Given entries:
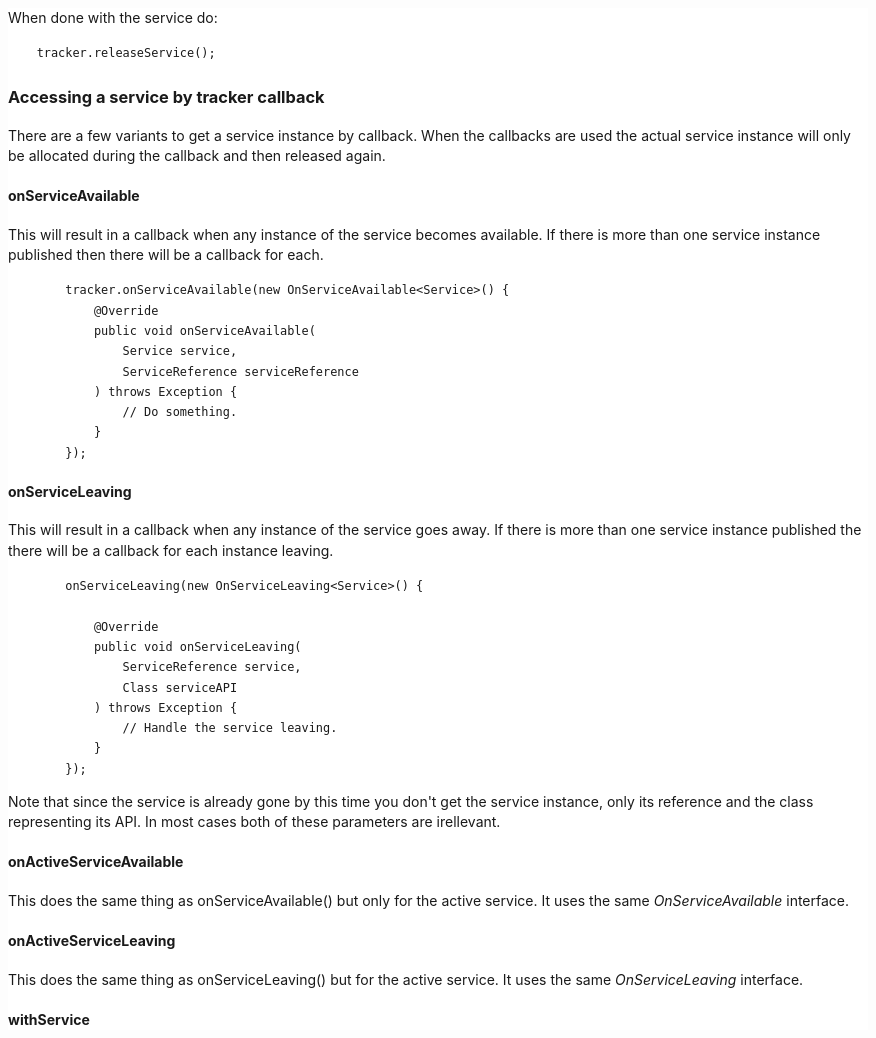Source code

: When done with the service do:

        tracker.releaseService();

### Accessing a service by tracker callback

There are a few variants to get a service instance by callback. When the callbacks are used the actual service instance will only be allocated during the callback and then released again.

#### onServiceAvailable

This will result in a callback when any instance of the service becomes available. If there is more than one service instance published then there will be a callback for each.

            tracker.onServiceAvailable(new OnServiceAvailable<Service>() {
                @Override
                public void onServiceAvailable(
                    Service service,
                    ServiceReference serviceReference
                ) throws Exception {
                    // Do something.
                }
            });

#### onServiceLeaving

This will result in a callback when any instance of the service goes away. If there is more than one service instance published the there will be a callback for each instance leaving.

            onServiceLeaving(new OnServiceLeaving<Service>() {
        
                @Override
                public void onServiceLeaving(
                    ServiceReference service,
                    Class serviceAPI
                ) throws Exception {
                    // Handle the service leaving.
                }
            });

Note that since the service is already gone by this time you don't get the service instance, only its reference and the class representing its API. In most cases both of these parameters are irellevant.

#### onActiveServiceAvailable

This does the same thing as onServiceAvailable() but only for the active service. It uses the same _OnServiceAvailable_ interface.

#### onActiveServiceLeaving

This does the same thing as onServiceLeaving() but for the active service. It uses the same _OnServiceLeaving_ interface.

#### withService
--
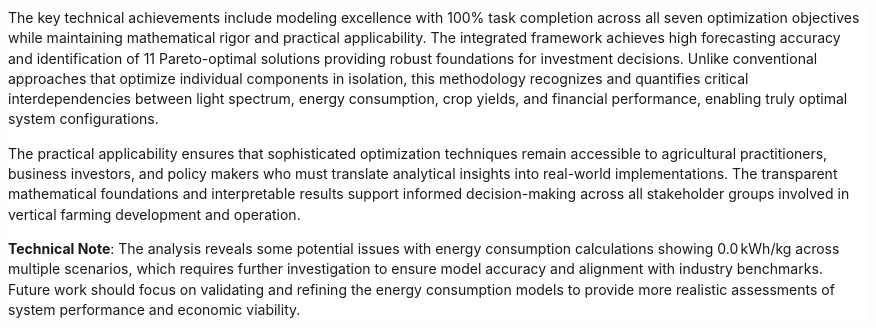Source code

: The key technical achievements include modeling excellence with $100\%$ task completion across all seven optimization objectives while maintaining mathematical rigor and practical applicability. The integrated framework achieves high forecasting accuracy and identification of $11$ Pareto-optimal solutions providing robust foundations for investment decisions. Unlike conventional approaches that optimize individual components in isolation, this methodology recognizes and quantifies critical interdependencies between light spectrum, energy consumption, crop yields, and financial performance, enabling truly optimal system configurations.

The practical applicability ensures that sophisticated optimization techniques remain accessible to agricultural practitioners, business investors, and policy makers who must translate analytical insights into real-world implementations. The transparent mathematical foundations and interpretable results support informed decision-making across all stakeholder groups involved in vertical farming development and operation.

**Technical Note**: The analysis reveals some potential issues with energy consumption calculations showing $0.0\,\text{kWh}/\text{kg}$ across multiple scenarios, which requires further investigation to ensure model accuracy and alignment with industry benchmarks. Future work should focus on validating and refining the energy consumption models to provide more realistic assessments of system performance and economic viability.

Work task: Please show the lines of the material that contain the string "onServiceLeaving".

Response:
#### onServiceLeaving
            onServiceLeaving(new OnServiceLeaving<Service>() {
                public void onServiceLeaving(
This does the same thing as onServiceLeaving() but for the active service. It uses the same _OnServiceLeaving_ interface.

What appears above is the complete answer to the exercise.